*** Opening GIVEN DATA ***

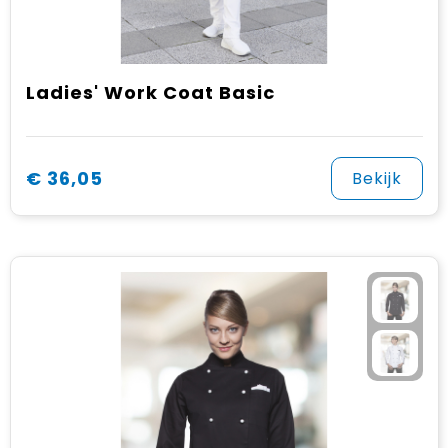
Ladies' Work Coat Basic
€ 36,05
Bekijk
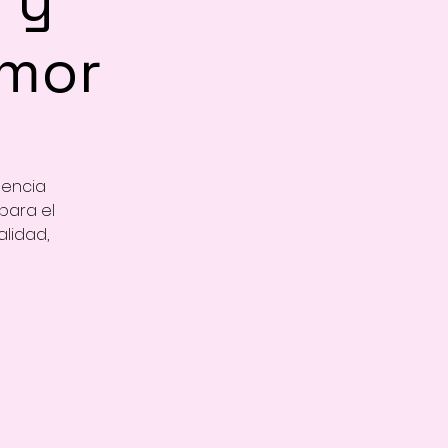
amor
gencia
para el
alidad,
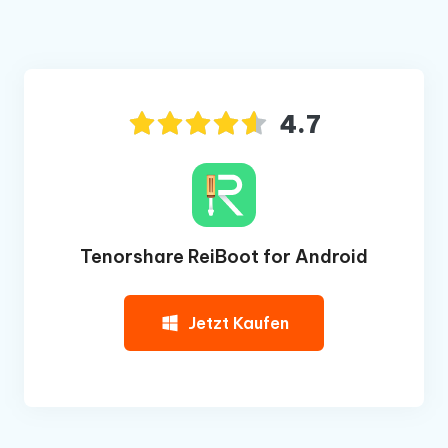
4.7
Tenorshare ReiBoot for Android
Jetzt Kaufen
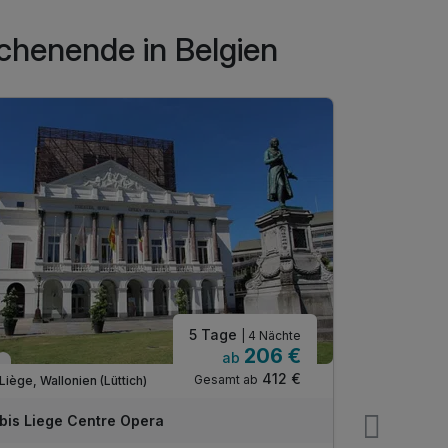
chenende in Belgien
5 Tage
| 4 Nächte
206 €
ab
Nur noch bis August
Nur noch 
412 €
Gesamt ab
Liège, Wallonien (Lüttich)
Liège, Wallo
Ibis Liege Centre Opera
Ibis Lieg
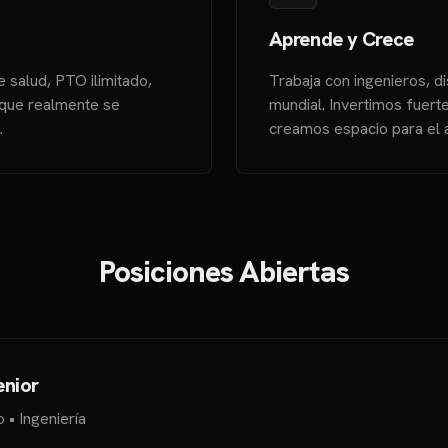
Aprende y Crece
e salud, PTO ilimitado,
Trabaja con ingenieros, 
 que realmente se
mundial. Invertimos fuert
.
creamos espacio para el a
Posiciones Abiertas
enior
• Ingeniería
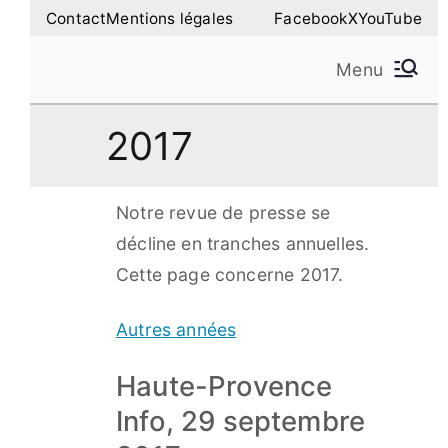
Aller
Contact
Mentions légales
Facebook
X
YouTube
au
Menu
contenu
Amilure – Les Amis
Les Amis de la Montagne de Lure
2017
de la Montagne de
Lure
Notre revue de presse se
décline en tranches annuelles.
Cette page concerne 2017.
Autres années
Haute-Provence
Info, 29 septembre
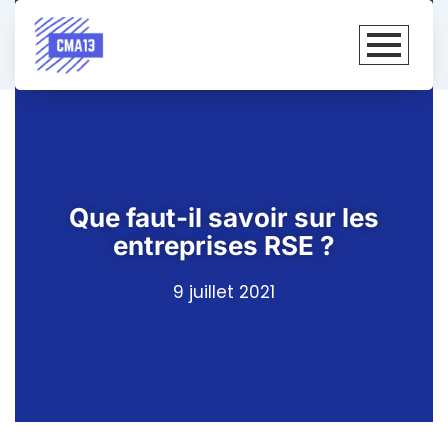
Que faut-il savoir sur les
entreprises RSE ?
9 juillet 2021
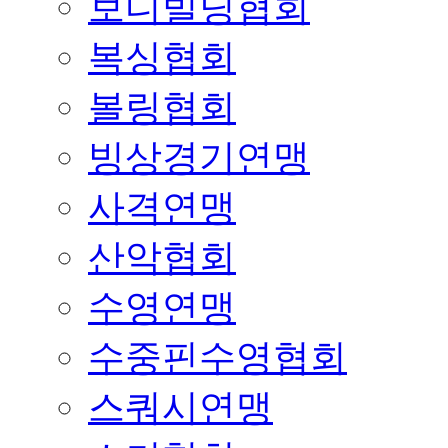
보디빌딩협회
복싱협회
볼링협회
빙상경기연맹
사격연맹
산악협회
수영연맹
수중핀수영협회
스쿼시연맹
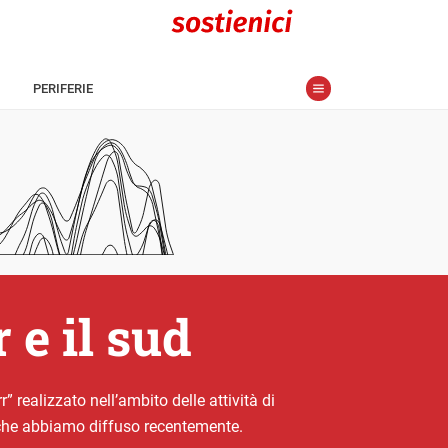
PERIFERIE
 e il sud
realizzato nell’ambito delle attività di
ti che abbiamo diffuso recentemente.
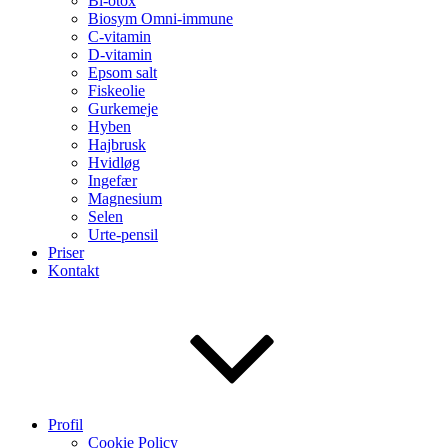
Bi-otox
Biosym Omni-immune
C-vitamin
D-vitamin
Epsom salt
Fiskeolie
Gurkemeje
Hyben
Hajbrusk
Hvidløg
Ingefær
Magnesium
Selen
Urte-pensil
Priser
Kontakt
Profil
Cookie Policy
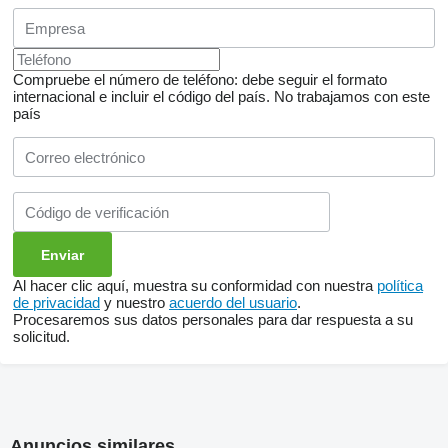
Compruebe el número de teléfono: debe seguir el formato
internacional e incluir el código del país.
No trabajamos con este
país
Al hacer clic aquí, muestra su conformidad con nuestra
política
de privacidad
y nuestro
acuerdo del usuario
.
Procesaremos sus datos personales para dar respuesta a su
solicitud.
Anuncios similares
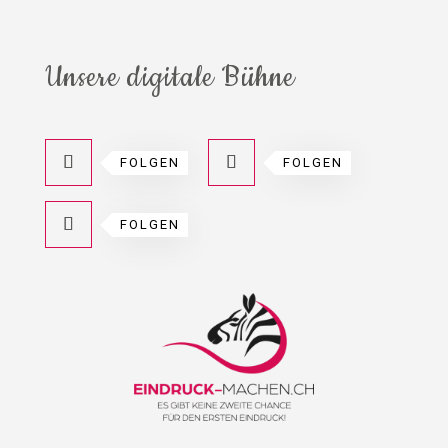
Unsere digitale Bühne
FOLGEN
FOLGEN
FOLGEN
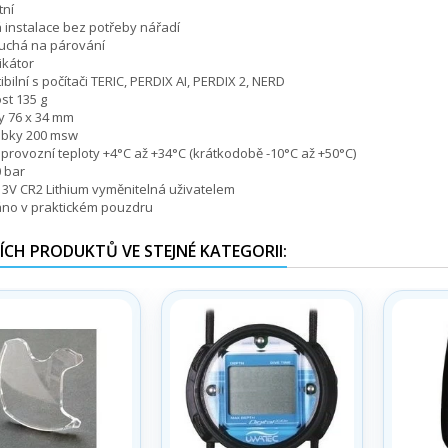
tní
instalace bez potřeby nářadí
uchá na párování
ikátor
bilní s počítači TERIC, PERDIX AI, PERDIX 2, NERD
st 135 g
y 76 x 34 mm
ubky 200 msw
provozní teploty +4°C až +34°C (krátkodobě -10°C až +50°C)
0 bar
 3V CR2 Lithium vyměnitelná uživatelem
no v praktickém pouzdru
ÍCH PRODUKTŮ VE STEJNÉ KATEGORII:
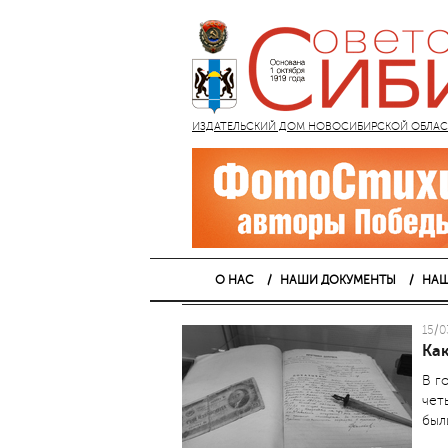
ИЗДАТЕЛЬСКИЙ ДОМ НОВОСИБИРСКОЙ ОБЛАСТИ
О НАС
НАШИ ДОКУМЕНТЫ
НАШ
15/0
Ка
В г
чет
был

*** Closing GIVEN DATA ***
*** Opening GIVEN DATA ***

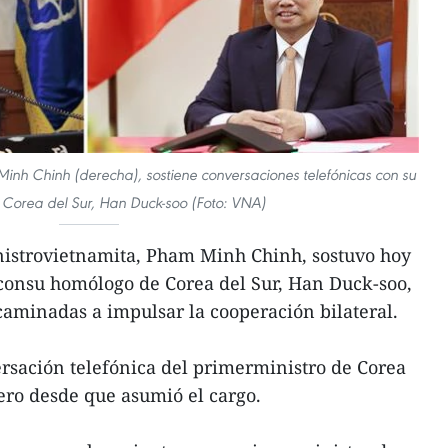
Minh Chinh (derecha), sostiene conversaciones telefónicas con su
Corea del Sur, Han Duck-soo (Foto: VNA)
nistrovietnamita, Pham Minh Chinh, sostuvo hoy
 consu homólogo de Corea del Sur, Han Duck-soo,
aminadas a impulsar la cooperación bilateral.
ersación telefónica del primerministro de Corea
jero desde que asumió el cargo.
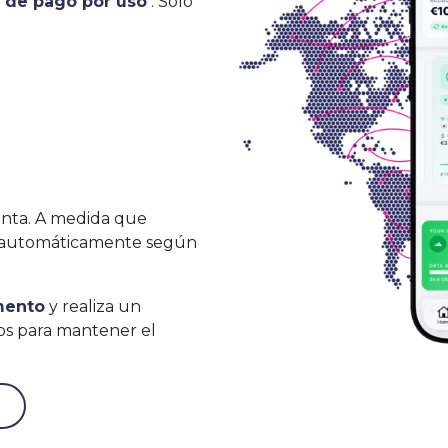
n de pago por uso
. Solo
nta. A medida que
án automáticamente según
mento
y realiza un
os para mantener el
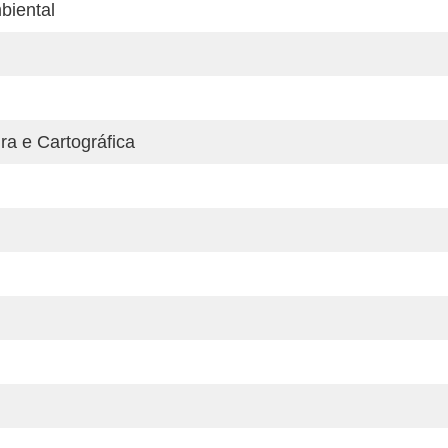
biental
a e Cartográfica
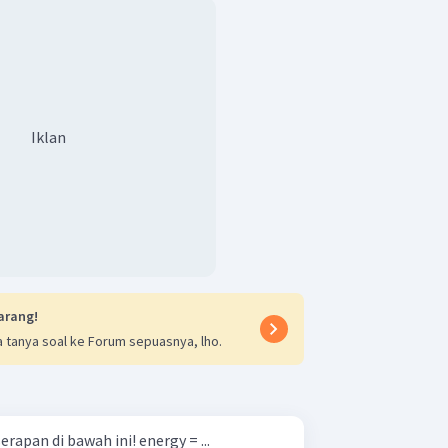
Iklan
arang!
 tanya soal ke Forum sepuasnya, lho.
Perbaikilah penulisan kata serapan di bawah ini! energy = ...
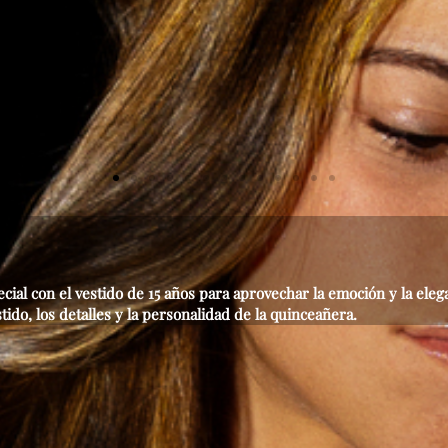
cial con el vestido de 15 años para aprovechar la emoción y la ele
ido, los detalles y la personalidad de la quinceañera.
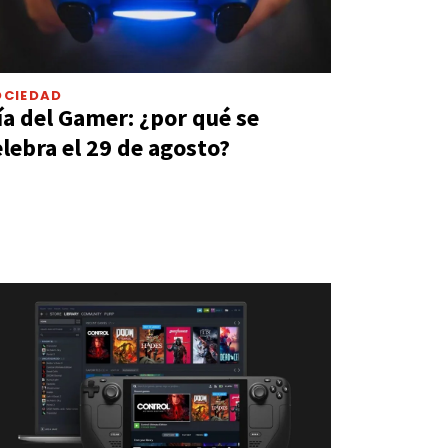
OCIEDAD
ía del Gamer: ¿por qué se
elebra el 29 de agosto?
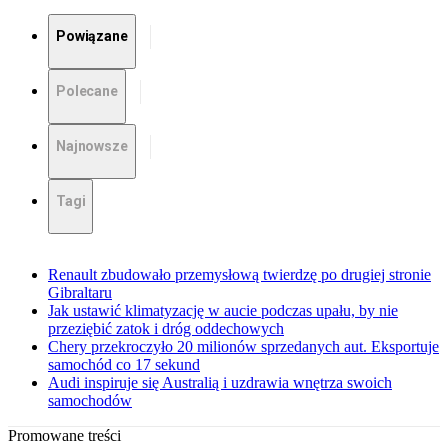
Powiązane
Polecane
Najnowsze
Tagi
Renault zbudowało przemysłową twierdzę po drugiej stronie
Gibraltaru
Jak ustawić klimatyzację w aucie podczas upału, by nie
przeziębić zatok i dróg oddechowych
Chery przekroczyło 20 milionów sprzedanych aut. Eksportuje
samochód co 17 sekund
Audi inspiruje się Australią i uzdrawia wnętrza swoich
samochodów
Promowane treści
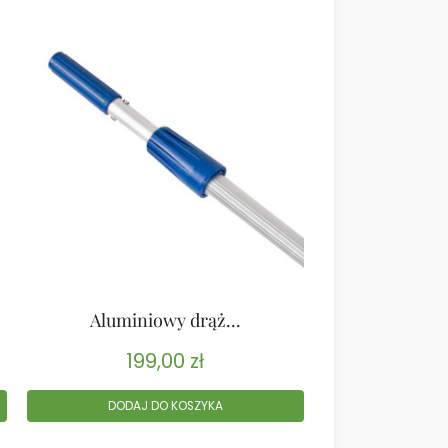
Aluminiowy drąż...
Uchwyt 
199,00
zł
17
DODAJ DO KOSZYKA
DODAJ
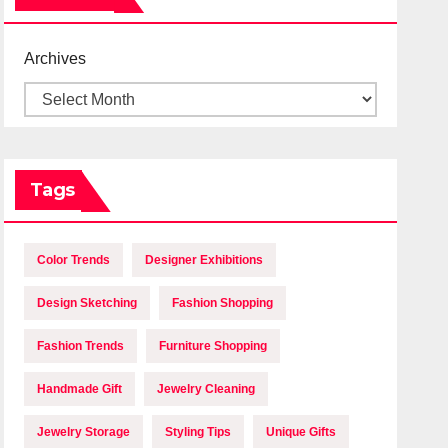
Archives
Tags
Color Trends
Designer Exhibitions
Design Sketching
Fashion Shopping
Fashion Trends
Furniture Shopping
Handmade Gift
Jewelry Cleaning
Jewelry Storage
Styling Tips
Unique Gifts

*** Closing GIVEN DATA ***

**WORK TASK:** Using the records above, copy each line that contains "Duck".

**ANSWER SECTION:**
Corea del Sur, Han Duck-soo (Foto: VNA)
 consu homólogo de Corea del Sur, Han Duck-soo,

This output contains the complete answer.